--- begin ---
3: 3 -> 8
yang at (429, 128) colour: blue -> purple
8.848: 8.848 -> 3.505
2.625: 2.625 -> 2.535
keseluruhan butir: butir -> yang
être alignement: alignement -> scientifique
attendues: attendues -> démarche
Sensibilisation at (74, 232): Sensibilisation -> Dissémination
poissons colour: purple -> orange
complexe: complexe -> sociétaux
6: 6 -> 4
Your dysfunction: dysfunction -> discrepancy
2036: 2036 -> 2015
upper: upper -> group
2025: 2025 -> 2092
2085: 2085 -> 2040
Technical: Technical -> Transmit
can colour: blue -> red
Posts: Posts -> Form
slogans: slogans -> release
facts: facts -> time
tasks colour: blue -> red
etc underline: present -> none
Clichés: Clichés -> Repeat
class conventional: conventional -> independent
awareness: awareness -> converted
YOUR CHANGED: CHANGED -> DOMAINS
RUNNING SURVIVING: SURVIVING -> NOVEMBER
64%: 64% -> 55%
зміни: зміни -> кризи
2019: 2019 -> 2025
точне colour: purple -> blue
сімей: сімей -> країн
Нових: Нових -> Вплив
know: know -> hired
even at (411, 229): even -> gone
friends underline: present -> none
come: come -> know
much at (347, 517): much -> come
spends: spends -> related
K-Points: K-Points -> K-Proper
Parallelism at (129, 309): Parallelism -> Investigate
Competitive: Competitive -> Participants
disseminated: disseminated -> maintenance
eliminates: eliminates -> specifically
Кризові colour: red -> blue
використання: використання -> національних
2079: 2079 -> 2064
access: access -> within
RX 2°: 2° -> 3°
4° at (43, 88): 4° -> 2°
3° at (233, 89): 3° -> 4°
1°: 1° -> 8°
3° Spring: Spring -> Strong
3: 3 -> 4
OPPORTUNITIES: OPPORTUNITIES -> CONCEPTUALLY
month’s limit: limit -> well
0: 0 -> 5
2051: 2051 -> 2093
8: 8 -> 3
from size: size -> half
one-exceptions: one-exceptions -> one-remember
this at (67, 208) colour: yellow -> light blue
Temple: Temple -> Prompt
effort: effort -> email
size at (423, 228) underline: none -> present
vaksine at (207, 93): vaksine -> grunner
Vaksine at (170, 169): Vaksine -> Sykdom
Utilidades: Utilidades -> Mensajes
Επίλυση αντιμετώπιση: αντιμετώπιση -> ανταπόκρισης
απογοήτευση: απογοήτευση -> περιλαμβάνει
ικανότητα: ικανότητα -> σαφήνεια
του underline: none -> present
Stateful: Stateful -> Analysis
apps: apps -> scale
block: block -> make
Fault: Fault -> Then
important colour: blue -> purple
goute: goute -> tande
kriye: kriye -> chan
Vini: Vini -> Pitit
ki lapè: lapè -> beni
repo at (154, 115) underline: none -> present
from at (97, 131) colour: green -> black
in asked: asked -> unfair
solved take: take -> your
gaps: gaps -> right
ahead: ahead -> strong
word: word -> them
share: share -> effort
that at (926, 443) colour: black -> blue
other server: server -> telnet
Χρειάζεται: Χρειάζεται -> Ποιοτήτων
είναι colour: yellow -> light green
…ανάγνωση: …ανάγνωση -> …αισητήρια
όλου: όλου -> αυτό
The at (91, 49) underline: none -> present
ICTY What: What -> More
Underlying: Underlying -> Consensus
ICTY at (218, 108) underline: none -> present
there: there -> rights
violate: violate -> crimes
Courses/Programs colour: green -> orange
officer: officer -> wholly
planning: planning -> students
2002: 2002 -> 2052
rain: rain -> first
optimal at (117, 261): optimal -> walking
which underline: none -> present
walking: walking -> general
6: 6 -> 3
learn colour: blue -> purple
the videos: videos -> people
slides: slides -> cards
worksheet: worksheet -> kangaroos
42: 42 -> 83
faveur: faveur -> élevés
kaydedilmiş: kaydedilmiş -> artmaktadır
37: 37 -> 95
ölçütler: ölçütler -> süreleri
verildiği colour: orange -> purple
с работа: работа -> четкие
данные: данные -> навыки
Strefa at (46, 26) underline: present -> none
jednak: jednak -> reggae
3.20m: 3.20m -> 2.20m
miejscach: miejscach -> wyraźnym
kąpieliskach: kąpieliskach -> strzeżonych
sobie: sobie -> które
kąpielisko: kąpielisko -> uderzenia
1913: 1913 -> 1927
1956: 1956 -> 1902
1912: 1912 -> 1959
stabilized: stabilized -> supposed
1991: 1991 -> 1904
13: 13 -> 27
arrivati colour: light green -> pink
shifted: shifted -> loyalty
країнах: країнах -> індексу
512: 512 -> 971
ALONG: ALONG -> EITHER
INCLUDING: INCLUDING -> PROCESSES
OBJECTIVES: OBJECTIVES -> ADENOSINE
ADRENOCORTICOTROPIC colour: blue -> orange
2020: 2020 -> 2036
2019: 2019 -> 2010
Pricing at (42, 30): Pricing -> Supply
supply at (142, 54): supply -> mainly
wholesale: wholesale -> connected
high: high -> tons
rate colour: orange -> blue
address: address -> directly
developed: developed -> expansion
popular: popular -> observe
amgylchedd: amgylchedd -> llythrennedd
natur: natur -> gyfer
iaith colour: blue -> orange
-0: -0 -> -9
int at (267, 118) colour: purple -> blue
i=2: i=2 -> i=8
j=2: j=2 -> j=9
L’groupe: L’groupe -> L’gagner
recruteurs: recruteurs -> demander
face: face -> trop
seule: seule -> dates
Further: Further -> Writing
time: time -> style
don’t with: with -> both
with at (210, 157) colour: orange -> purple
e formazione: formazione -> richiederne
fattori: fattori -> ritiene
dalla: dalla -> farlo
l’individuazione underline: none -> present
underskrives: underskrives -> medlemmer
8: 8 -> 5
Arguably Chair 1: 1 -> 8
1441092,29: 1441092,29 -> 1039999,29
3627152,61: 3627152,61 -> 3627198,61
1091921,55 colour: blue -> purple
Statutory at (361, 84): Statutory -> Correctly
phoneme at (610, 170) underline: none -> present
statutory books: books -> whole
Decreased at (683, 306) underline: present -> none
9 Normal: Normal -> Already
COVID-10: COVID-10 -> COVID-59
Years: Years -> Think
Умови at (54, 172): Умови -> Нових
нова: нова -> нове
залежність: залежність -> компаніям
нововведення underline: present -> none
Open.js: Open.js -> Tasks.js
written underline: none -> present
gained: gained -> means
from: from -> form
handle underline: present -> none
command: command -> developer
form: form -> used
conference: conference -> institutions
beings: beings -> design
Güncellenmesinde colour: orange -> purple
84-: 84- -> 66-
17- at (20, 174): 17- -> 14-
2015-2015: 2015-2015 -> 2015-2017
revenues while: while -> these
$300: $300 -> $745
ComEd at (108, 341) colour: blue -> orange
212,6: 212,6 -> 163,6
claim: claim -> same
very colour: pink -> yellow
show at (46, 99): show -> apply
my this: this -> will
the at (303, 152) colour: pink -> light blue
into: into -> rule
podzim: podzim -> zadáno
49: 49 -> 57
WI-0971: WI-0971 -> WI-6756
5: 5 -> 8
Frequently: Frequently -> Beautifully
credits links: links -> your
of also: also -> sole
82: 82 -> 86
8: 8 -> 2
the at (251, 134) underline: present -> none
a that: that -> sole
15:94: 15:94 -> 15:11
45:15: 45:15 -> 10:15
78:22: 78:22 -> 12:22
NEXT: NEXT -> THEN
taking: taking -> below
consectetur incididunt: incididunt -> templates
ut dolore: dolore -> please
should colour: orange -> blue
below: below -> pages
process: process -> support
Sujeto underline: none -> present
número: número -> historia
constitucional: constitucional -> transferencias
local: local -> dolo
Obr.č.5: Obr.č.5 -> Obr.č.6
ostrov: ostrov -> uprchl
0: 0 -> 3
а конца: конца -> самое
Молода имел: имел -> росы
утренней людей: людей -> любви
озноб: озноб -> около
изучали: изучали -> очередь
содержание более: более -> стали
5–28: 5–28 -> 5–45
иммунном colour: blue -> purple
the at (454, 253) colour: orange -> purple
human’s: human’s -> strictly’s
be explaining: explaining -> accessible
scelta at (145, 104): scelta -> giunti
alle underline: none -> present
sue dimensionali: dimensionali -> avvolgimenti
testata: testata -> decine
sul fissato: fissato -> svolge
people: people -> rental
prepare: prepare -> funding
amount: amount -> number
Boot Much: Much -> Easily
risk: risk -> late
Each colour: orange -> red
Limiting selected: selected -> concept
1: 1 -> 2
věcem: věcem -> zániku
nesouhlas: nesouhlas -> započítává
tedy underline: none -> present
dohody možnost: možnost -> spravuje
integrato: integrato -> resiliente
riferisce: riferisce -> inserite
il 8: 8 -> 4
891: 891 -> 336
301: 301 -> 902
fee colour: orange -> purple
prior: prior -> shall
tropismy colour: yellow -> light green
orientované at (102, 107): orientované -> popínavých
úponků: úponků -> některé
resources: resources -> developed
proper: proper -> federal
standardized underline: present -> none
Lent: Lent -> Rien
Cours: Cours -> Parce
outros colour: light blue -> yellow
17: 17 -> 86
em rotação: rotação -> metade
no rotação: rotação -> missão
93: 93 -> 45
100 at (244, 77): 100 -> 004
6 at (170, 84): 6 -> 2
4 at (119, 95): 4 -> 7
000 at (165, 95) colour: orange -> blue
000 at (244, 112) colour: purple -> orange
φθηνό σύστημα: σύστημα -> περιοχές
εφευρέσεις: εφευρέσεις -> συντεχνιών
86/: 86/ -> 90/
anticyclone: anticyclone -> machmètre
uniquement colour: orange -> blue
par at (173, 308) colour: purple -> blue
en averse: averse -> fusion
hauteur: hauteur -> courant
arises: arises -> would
--- end ---
Copy out the records from their first line through the line containing "Clichés: Clichés -> Repeat", including both of those lines, with every character unchanged.

3: 3 -> 8
yang at (429, 128) colour: blue -> purple
8.848: 8.848 -> 3.505
2.625: 2.625 -> 2.535
keseluruhan butir: butir -> yang
être alignement: alignement -> scientifique
attendues: attendues -> démarche
Sensibilisation at (74, 232): Sensibilisation -> Dissémination
poissons colour: purple -> orange
complexe: complexe -> sociétaux
6: 6 -> 4
Your dysfunction: dysfunction -> discrepancy
2036: 2036 -> 2015
upper: upper -> group
2025: 2025 -> 2092
2085: 2085 -> 2040
Technical: Technical -> Transmit
can colour: blue -> red
Posts: Posts -> Form
slogans: slogans -> release
facts: facts -> time
tasks colour: blue -> red
etc underline: present -> none
Clichés: Clichés -> Repeat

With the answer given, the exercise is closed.